A transformação de clubes, tradicionais ou não, em empresas revelam um novo
cenário da modalidade no Brasil. Estamos vivendo a era do futebol S/A (Sociedade
Anônima), onde empresários e políticos invadem essa área esportiva para financiar e
comercializar jogadores. O futebol arte brasileiro, marcadamente reconhecido no
cenário mundial, vem sendo modificado pelas estruturas econômicas que assolam os
clubes. Podemos exemplificar a equipe paulista Grêmio Prudente, clube que
recentemente mudou de nome e de cidade, de uniforme e de escudo, isso em prol de
melhores condições financeiras. Esse troca-troca de cidades faz o esporte tradicional
virar um comércio. Essa é uma realidade contemporânea de diversos times brasileiros. E
conforme Marx apud Oliveira (1997): “É exatamente essa forma acabada - a forma dinheiro - do mundo das mercadorias que objetivamente vela, invés de revelar, o caráter social dos trabalhos privados e, portanto as relações sociais entre os produtores privados.” (pag. 158)
Outro fato muito visível e presente no cotidiano das agremiações esportivas é a
comercialização de seu uniforme, transformando-o num verdadeiro outdoor ambulante.
Os ternos estão sendo ridicularizados com propagandas excessivas que tomam
praticamente todo o espaço que é vendido de acordo com a localização. Por exemplo,
mangas, parte frontal superior e inferior da camisa, shorts e até meias, expõem a
logomarca ou nome dos seus patrocinadores. A camisa do centenário do Sport Club
Corinthians Paulista é um modelo de como o futebol tem sofrido influências da mídia e
de como ele tem se tornado um verdadeiro mercado capitalista.
Existe ainda outra realidade em se tratando da relação da seleção brasileira com
clubes que cedem seus jogadores para sua composição. Alguns por considerar o jogador
uma mera mercadoria de uso comercial, dificultam a cessão deste quando convocado.
Atualmente, além de atuar dentro das quatro linhas, o profissional tem a missão de
alavancar recursos financeiros para o clube transformando-se em garoto propaganda.
Muitos jogadores da seleção brasileira atuaram nesse sentido fazendo propaganda para a
marca Nike, uma das patrocinadoras da seleção. Outro exemplo foi à estréia de
Ronaldinho Gaúcho no flamengo, que foi adiada devido o interesse econômico da
empresa fornecedora de material esportivo e os patrocinadores.
O futebol do modo que é apresentado e explorado pela indústria cultural, deixa
de ser uma “paixão nacional” tornando-se mais compatível com uma “ilusão nacional”.

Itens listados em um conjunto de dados

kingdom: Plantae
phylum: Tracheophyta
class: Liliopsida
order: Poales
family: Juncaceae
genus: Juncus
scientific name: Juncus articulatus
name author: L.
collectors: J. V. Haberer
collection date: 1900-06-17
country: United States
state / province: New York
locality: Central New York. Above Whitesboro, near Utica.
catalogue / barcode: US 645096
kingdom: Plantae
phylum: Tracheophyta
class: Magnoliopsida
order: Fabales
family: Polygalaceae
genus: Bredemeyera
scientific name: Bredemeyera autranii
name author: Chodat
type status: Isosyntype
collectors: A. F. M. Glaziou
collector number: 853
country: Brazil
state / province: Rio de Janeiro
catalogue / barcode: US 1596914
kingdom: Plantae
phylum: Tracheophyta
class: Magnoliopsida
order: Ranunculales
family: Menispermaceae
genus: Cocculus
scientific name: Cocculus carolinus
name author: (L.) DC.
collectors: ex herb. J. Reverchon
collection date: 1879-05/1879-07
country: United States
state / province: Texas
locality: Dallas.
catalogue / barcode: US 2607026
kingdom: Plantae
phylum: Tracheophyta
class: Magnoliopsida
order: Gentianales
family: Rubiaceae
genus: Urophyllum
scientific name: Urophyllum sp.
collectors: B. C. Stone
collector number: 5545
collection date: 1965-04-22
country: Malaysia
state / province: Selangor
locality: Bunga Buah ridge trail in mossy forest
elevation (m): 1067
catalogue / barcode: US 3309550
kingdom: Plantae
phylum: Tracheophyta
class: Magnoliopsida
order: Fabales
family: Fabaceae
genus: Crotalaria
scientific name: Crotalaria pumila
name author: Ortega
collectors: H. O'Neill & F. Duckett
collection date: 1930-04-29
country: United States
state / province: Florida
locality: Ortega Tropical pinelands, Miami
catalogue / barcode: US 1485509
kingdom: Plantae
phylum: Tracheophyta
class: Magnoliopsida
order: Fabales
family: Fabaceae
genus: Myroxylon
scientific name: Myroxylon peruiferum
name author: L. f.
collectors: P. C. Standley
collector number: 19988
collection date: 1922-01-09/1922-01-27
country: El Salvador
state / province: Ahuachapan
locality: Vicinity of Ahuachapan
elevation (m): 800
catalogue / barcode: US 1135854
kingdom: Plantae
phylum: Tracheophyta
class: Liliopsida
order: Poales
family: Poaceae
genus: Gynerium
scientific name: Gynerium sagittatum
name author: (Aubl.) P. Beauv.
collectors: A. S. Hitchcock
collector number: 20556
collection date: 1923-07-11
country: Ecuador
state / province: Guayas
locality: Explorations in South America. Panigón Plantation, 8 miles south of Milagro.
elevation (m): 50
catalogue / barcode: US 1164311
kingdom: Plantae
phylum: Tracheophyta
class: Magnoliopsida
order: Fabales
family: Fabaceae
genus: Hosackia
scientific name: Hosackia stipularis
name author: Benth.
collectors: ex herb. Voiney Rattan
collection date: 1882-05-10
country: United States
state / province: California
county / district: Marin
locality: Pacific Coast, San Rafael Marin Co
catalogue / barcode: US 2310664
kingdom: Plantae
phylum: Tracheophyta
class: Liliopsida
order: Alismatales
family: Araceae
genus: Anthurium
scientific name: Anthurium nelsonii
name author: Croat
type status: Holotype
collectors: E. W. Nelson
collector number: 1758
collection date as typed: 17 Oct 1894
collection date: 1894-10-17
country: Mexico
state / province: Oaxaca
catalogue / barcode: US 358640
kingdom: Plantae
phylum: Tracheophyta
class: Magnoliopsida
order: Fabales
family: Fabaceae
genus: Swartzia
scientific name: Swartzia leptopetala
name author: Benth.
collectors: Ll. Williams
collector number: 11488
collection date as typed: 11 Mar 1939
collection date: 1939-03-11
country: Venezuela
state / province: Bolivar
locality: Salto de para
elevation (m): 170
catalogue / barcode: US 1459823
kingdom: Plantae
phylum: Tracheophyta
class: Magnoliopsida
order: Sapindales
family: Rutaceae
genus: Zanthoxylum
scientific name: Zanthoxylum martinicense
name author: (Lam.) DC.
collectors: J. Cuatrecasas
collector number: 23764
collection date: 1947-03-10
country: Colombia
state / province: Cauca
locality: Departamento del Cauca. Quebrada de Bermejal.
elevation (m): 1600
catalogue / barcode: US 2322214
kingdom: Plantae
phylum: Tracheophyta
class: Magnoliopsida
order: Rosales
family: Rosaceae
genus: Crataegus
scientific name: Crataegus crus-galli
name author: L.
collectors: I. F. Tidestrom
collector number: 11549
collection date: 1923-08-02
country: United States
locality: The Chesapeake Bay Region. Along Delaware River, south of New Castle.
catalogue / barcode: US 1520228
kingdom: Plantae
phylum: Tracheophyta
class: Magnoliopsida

### Instrução de trabalho A
No trecho sobre a comercialização do futebol brasileiro, qual equipe paulista mudou de nome, de cidade, de uniforme e de escudo em busca de melhores condições financeiras?
### Instrução de trabalho B
Prossiga com o trecho sobre a comercialização do futebol brasileiro a partir da última frase apresentada.

### Resposta escrita A
O Grêmio Prudente.

### Resposta escrita B
Enquanto arte e espetáculo verdadeiro, o futebol é totalmente distorcido pela mídia,
perdendo assim a sua essência. Essa modalidade esportiva pode ser traduzida como um
pão sem nutrientes, que somente engorda aos detentores do poder e, como um circo que
acresce pouco ou quase nada de útil para a formação do pensamento crítico da massa.
No decorrer da sua existência o futebol de campo já teve varias funções sociais,
como o exemplo de luta de classes já supracitado. Mas, no futebol atual o atleta e os
clubes, acabaram virando produtos, artigos a serem consumidos, para manter o sistema
capitalista circulando e tendo que a todo instante agradar os que o rodeiam, e tendo
muitas vezes que ir de encontro aos seus ideais, ou seja, ao seu “eu”.
O futebol tornou-se uma promessa iluminista de um mundo melhor, da
felicidade ao alcance de todos, mas, a realidade não é bem essa, pois, nem toda criança
que vai adentrar no mundo da bola vai ser um craque e ganhar milhões de dinheiro,
muitos até acabam conquistando essa independência financeira, mas, se perdem na
ilusão de que são felizes, auto- realizados e que as desigualdades das quais são meras
vítimas sanou.
Em virtude disso, observa-se que esse esporte ainda passará por transições, onde
a tradição e as identidades culturais sofrerão cada vez mais ataques da mídia capitalista,
isso porque ele está sendo tratado como um verdadeiro comércio que envolve clubes,
jogadores e empresários. Existem indicadores que as mudanças continuarão, resta saber
até quando o futebol brasileiro sobreviverá a essas pressões do mundo contemporâneo.